While not particularly vain, I am reasonably concerned about how I appear to other people. Even though I hate shaving, I try not to let my beard grow for more than a couple of days – otherwise I think I start to look dirty and a little bit scary. I wear a freshly ironed shirt to work every day and I take the trouble to put a little product in my hair to make my hair stick down/up in the right places.

Below is a photograph of me. It’s a couple of years old, but still a fairly accurate depiction of what I look like. Squint, and you’ll see Erik Estrada.

Not visibly scientific Alom Shaha does not conform to his students' expectations

I recently started to question whether my own self-image is in fact how I appear to others when some of my physics students drew pictures of me that didn’t look anything like what I think look like. In case you’re wondering, I’m not some kind of narcissistic egomaniac who gets his students to draw portraits of him – the pictures were drawn at the request of a colleague of mine who set the students a “fun” task at the end of a lesson after they had finished a test.

Some students drew pictures of me that vaguely resemble the chap you see in the photo above. However, in many of the pictures (see the main image for an example), I was depicted wearing glasses (I never wear glasses at school) and a white coat (my students have never seen me in a lab coat). I was surrounded by “corrosive!” chemicals and I was invariably drawn alongside a cat. The cat I can explain – I had told my class about my pet cat and they seemed to find it hugely amusing that she is called Minnehaha Shaha. I had explained that there was once a different type of Indian, feathered not dotted, who had a beautiful lover of the same name and that my Minnie was the love of my life. But the white coat and glasses – what was that about?

Research has shown that children in the West hold strongly to certain ideas about what scientists look like. The most famous study is probably that of David Wade Chambers who administered a “Draw-a-Scientist” test to nearly 5000 children aged five to eleven. From the results, Chambers identified seven basic indicators of “the standard image of the scientist” which consistently appeared in the students’ drawings:

  1. lab coat (usually white)
  2. eyeglasses
  3. facial hair (beards, mustaches, abnormally long sideburns)
  4. symbols of research (scientific instruments and laboratory equipment)
  5. symbols of knowledge (books, filing cabinets)
  6. technology (products of science such as rockets)
  7. relevant captions such as formulae and the "eureka" syndrome, etc.

Interestingly (or even worryingly, depending on your perspective), only 28 of the 4,807 drawings done by the students Chambers surveyed were of female scientists.

Chambers carried out his study over twenty years ago, but similar tests have been carried out on numerous occasions since, and have resulted in remarkably similar conclusions. Many people have tried to answer the question why children draw these characteristics when asked to imagine a scientist. There is strong evidence that literature and cinema have played a large role in creating the “mad scientist” stereotype – something Christopher Frayling explores in an accessible way in his book Mad, Bad and Dangerous?: The Scientist and the Cinema. Sadly, the fact that Jeff Goldblum, Will Smith and the totally gorgeous Elzabeth Shue have played scientists in recent Hollywood movies seems to have had little effect in dislodging the ideas children hold about scientists.
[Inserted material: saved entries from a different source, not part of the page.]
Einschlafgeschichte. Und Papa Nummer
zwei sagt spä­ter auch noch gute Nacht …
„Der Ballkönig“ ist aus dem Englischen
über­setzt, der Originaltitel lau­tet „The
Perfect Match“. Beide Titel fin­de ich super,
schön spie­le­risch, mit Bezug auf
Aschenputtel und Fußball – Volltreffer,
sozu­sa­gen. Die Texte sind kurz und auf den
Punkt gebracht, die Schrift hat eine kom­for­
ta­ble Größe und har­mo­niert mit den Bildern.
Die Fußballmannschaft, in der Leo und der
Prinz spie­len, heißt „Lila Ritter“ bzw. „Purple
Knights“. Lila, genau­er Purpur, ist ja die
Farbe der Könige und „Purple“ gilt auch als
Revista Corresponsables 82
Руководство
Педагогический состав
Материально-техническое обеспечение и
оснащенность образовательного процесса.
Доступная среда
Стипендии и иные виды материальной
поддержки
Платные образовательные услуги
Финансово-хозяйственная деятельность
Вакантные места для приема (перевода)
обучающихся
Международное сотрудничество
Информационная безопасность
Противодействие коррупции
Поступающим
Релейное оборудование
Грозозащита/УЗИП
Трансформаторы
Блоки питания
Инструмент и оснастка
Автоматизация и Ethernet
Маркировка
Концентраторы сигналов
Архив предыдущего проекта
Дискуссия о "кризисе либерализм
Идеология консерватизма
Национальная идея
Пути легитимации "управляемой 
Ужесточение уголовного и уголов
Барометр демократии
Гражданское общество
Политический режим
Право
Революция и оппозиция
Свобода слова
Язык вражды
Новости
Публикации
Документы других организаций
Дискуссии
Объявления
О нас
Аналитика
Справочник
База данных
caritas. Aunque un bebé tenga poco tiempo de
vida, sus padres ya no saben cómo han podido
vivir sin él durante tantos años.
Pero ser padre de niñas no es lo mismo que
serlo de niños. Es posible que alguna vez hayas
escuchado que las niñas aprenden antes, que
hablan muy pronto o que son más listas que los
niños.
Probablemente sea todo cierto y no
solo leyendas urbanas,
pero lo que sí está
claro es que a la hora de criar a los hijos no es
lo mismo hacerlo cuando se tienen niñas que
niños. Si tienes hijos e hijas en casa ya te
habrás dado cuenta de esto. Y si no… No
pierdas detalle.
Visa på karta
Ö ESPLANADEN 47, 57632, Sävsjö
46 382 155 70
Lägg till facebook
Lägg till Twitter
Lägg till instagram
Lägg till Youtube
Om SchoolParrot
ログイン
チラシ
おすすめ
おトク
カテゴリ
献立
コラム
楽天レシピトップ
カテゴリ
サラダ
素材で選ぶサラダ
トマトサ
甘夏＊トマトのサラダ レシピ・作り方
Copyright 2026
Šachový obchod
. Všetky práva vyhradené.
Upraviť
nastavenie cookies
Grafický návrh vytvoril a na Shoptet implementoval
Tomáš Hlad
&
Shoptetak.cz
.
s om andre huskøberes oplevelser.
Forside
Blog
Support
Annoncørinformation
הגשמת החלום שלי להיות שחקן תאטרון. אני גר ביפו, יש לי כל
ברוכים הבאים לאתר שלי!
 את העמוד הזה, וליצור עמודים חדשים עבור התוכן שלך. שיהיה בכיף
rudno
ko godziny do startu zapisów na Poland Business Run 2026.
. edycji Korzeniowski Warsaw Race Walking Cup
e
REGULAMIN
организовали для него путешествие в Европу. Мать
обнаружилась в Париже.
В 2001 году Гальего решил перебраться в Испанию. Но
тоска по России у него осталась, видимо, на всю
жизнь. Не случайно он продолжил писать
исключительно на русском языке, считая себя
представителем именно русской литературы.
If I had carried out the classic “draw-a-scientist” test with my class, I don’t think I would have been surprised to see the kind of drawing you see here. I wouldn’t even have been surprised if some of them had depicted me as “mad” in some shape or form. But the fact that they drew me in a white coat and glasses, despite my lack of both, makes me concerned about just how strongly children hold onto these often negative stereotypes of scientists. Maybe I’ll get my students to draw me again in a year’s time – perhaps by then they’ll see me more like Erik Estrada and less like some character out of a 1950s B-movie.